- _Your goal_:
Your answer should hold every line of the records below that contains the string "black".

---

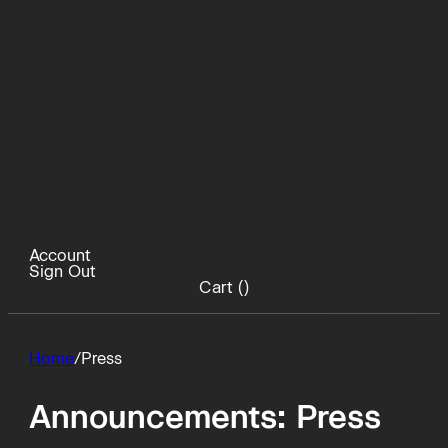
Account
Sign Out
Cart (
)
Home
/
Press
Announcements:
Press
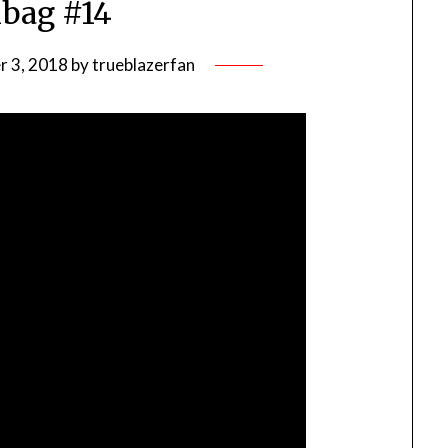
bag #14
 3, 2018
by
trueblazerfan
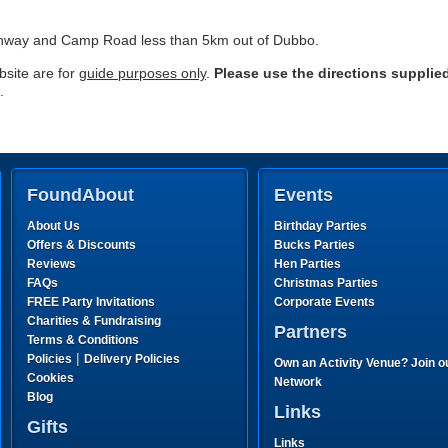
ghway and Camp Road less than 5km out of Dubbo.
site are for
guide purposes only
.
Please use the directions supplie
.
FoundAbout
Events
About Us
Birthday Parties
Offers & Discounts
Bucks Parties
Reviews
Hen Parties
FAQs
Christmas Parties
FREE Party Invitations
Corporate Events
Charities & Fundraising
Partners
Terms & Conditions
|
Policies
Delivery Policies
Own an Activity Venue? Join o
Cookies
Network
Blog
Links
Gifts
Links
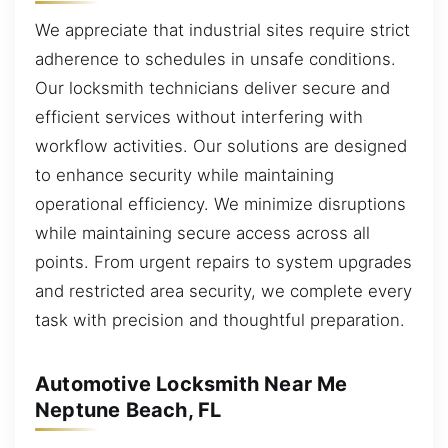
We appreciate that industrial sites require strict
adherence to schedules in unsafe conditions.
Our locksmith technicians deliver secure and
efficient services without interfering with
workflow activities. Our solutions are designed
to enhance security while maintaining
operational efficiency. We minimize disruptions
while maintaining secure access across all
points. From urgent repairs to system upgrades
and restricted area security, we complete every
task with precision and thoughtful preparation.
Automotive Locksmith Near Me
Neptune Beach, FL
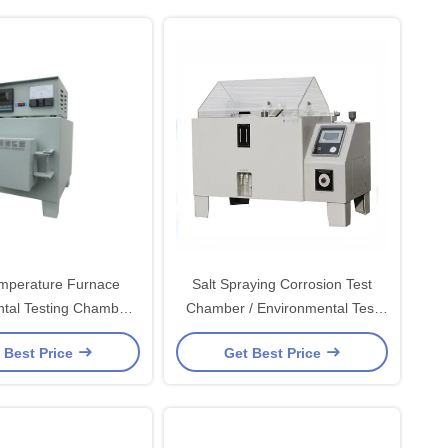
mperature Furnace
Salt Spraying Corrosion Test
tal Testing Chambers
Chamber / Environmental Test
ainless Steel Shell
Chambers for PVC Rigid Plastic
 Best Price
Get Best Price
Board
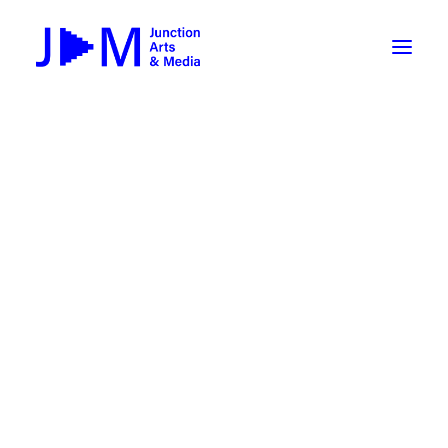
On-Demand
Broadcasting now 1085 / 170
Broadcasting now 1075 / 169
« All Events
How To Use ROKU
Submit Your Content to JAM
This event has passed.
Weekly Newsletters
Triple Helix: AI-Artist-Audience
DIY
Borrow Equipment
collaboration exhibition
Record Your Podcast at JAM
April 28, 2023 @ 5:00 pm
-
May 3, 2023 @ 5:00
Submit Your Content to JAM
pm
FILMMAKING
Valley Transit – the JAM Movie
48 Hour Film Slam 2026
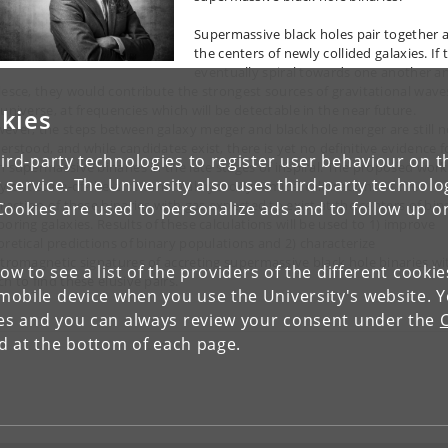
Supermassive black holes pair together a
the centers of newly collided galaxies. If 
eventually spiral towards one another a
lesce, they would contribute the strongest sources of gravitational wave
 universe, at frequencies which will be detectable in the near future.
kies
ever, the steps between galaxy merger and black hole merger are still n
erstood, and while candidates exist, there is yet no definitive evidence f
ird-party technologies to register user behaviour on th
h supermassive binaries in the late stages of inspiral. The proposed work 
 service. The University also uses third-party technolo
ry out state-of-the-art numerical hydrodynamical calculations of the
eraction of these binaries with gas expected to exist at the centers of bin
Cookies are used to personalize ads and to follow up o
boring galaxies. Results of these calculations will be used to 1) improve
oretical predictions of binary populations and 2) characterize
ctromagnetic signatures of accreting supermassive black hole binaries wi
low to see a list of the providers of the different cooki
h to find these elusive pairs.
obile device when you use the University's website. 
ies and you can always review your consent under the
nd at the bottom of each page.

---

- _Solution to this exercise_:
Supermassive black holes pair together a
ever, the steps between galaxy merger and black hole merger are still n
ctromagnetic signatures of accreting supermassive black hole binaries wi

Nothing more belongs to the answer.